» **What you have to do**: Copy the entries from the line holding "empower yourself for test" through the end of the entries, inclusive, replacing "Foot & Ankle" with "Foot and Ankle" and keeping everything else unchanged. Leave out the pictures.

» **Extracted page text data**:
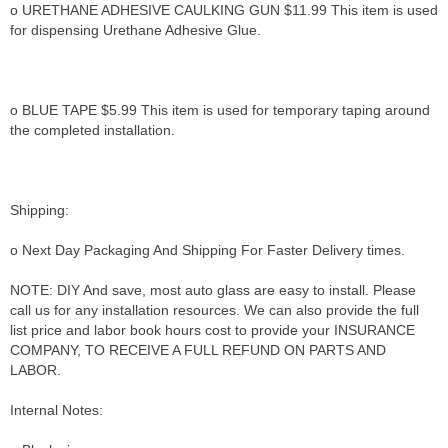
o URETHANE ADHESIVE CAULKING GUN $11.99 This item is used
for dispensing Urethane Adhesive Glue.
o BLUE TAPE $5.99 This item is used for temporary taping around
the completed installation.
Shipping:
o Next Day Packaging And Shipping For Faster Delivery times.
NOTE: DIY And save, most auto glass are easy to install. Please
call us for any installation resources. We can also provide the full
list price and labor book hours cost to provide your INSURANCE
COMPANY, TO RECEIVE A FULL REFUND ON PARTS AND
LABOR.
Internal Notes:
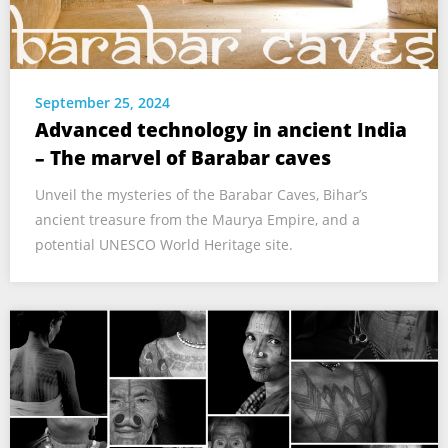
September 25, 2024
Advanced technology in ancient India
– The marvel of Barabar caves
Unveil the mysteries of the Barabar Caves, Bihar’s
ancient treasure from the Maurya Empire, and a
potential UNESCO World Heritage site.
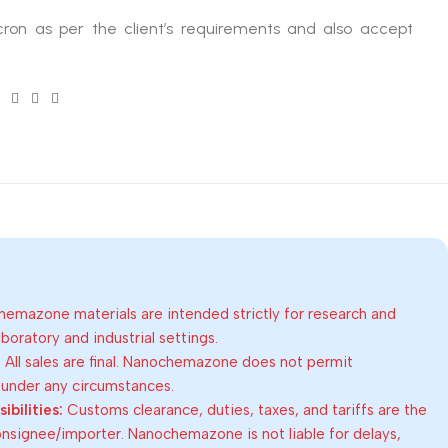
ron as per the client’s requirements and also accept
emazone materials are intended strictly for research and
oratory and industrial settings.
:
All sales are final. Nanochemazone does not permit
 under any circumstances.
bilities:
Customs clearance, duties, taxes, and tariffs are the
consignee/importer. Nanochemazone is not liable for delays,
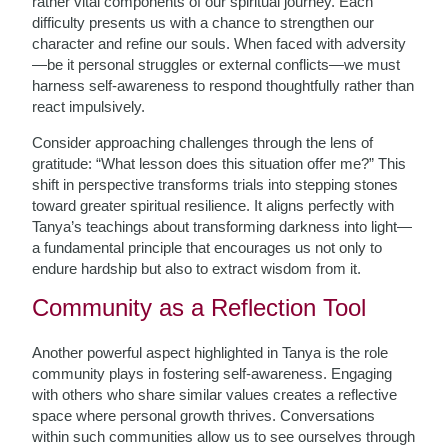
rather vital components of our spiritual journey. Each
difficulty presents us with a chance to strengthen our
character and refine our souls. When faced with adversity
—be it personal struggles or external conflicts—we must
harness self-awareness to respond thoughtfully rather than
react impulsively.
Consider approaching challenges through the lens of
gratitude: “What lesson does this situation offer me?” This
shift in perspective transforms trials into stepping stones
toward greater spiritual resilience. It aligns perfectly with
Tanya’s teachings about transforming darkness into light—
a fundamental principle that encourages us not only to
endure hardship but also to extract wisdom from it.
Community as a Reflection Tool
Another powerful aspect highlighted in Tanya is the role
community plays in fostering self-awareness. Engaging
with others who share similar values creates a reflective
space where personal growth thrives. Conversations
within such communities allow us to see ourselves through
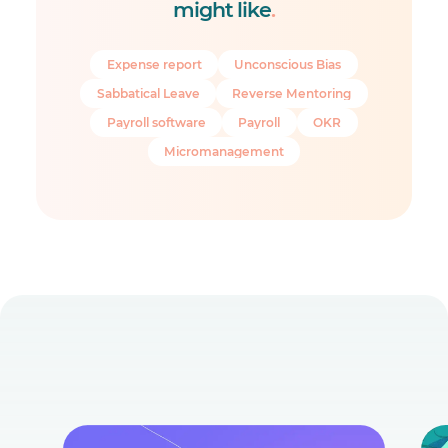
might like
.
Expense report
Unconscious Bias
Sabbatical Leave
Reverse Mentoring
Payroll software
Payroll
OKR
Micromanagement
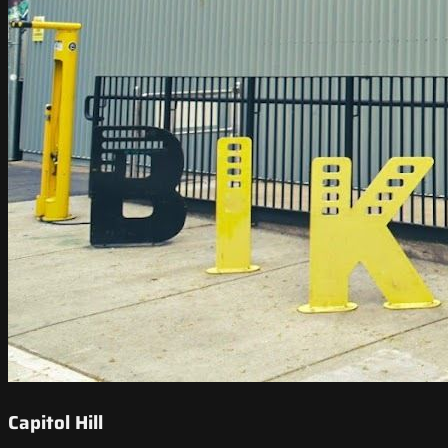
Capitol Hill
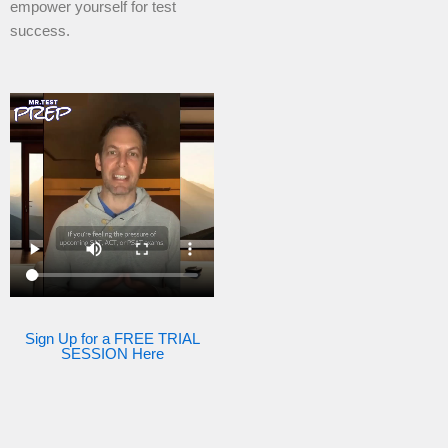
empower yourself for test
success.
Sign Up for a FREE TRIAL
SESSION Here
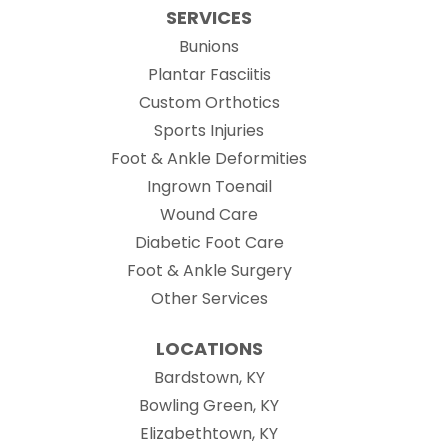
SERVICES
Bunions
Plantar Fasciitis
Custom Orthotics
Sports Injuries
Foot & Ankle Deformities
Ingrown Toenail
Wound Care
Diabetic Foot Care
Foot & Ankle Surgery
Other Services
LOCATIONS
Bardstown, KY
Bowling Green, KY
Elizabethtown, KY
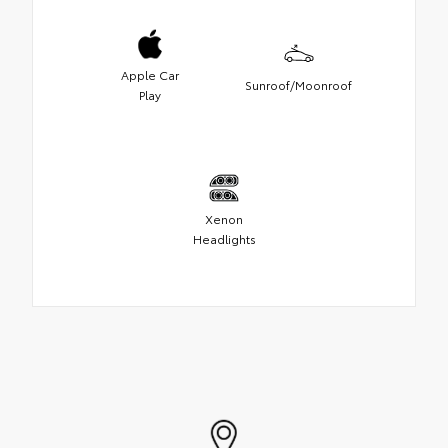
Apple Car
Sunroof/Moonroof
Play
Xenon
Headlights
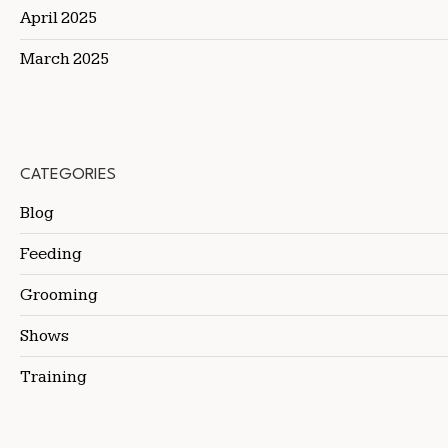
April 2025
March 2025
CATEGORIES
Blog
Feeding
Grooming
Shows
Training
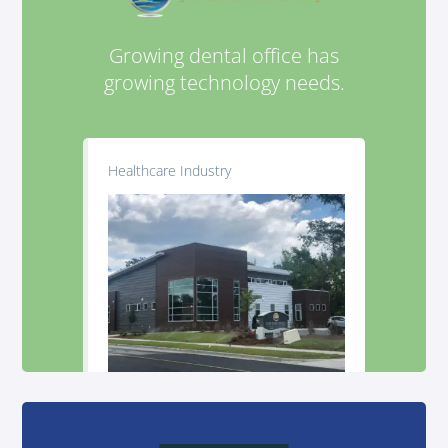
Growing dental office has
growing technology needs.
Healthcare Industry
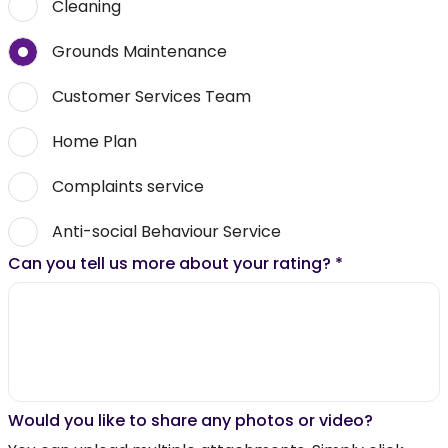
Cleaning
Grounds Maintenance
Customer Services Team
Home Plan
Complaints service
Anti-social Behaviour Service
Can you tell us more about your rating?
*
Would you like to share any photos or video?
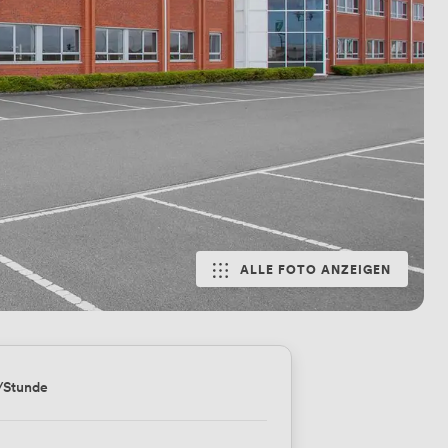
ALLE FOTO ANZEIGEN
/Stunde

» **Task response**:
empower yourself for test
success.
Sign Up for a FREE TRIAL
SESSION Here
SERVICES
Bunions
Plantar Fasciitis
Custom Orthotics
Sports Injuries
Foot and Ankle Deformities
Ingrown Toenail
Wound Care
Diabetic Foot Care
Foot and Ankle Surgery
Other Services
LOCATIONS
Bardstown, KY
Bowling Green, KY
Elizabethtown, KY
Apple Car
Sunroof/Moonroof
Play
Xenon
Headlights
April 2025
March 2025
CATEGORIES
Blog
Feeding
Grooming
Shows
Training
Growing dental office has
growing technology needs.
Healthcare Industry
Cleaning
Grounds Maintenance
Customer Services Team
Home Plan
Complaints service
Anti-social Behaviour Service
Can you tell us more about your rating?
*
Would you like to share any photos or video?
ALLE FOTO ANZEIGEN
/Stunde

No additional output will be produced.